Entries taken from a collection
--

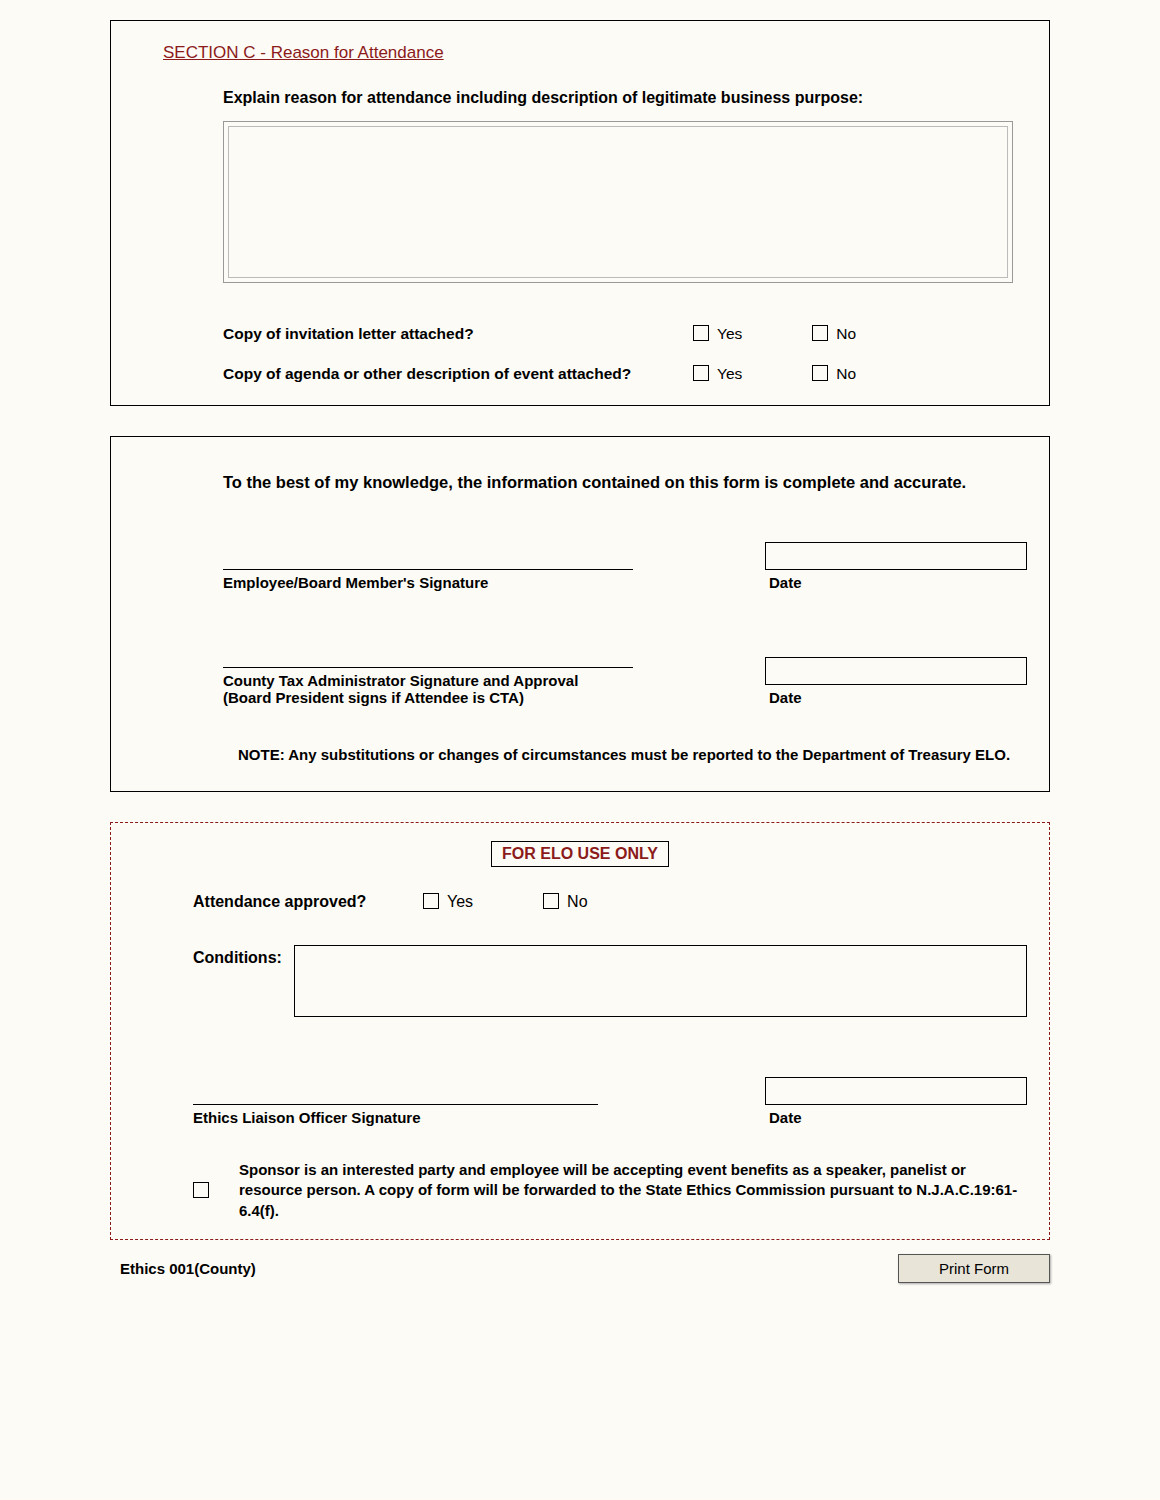SECTION C - Reason for Attendance
Explain reason for attendance including description of legitimate business purpose:
Copy of invitation letter attached?
Yes
No
Copy of agenda or other description of event attached?
Yes
No
To the best of my knowledge, the information contained on this form is complete and accurate.
Employee/Board Member's Signature
Date
County Tax Administrator Signature and Approval
(Board President signs if Attendee is CTA)
Date
NOTE: Any substitutions or changes of circumstances must be reported to the Department of Treasury ELO.
FOR ELO USE ONLY
Attendance approved?
Yes
No
Conditions:
Ethics Liaison Officer Signature
Date
Sponsor is an interested party and employee will be accepting event benefits as a speaker, panelist or resource person. A copy of form will be forwarded to the State Ethics Commission pursuant to N.J.A.C.19:61-6.4(f).
Ethics 001(County)
Print Form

--

▶ WHAT IS BEING ASKED: Images aside, return each entry above precisely as it stands.

▶ YOUR SOLUTION:
SECTION C - Reason for Attendance
Explain reason for attendance including description of legitimate business purpose:
Copy of invitation letter attached?
Yes
No
Copy of agenda or other description of event attached?
Yes
No
To the best of my knowledge, the information contained on this form is complete and accurate.
Employee/Board Member's Signature
Date
County Tax Administrator Signature and Approval
(Board President signs if Attendee is CTA)
Date
NOTE: Any substitutions or changes of circumstances must be reported to the Department of Treasury ELO.
FOR ELO USE ONLY
Attendance approved?
Yes
No
Conditions:
Ethics Liaison Officer Signature
Date
Sponsor is an interested party and employee will be accepting event benefits as a speaker, panelist or resource person. A copy of form will be forwarded to the State Ethics Commission pursuant to N.J.A.C.19:61-6.4(f).
Ethics 001(County)
Print Form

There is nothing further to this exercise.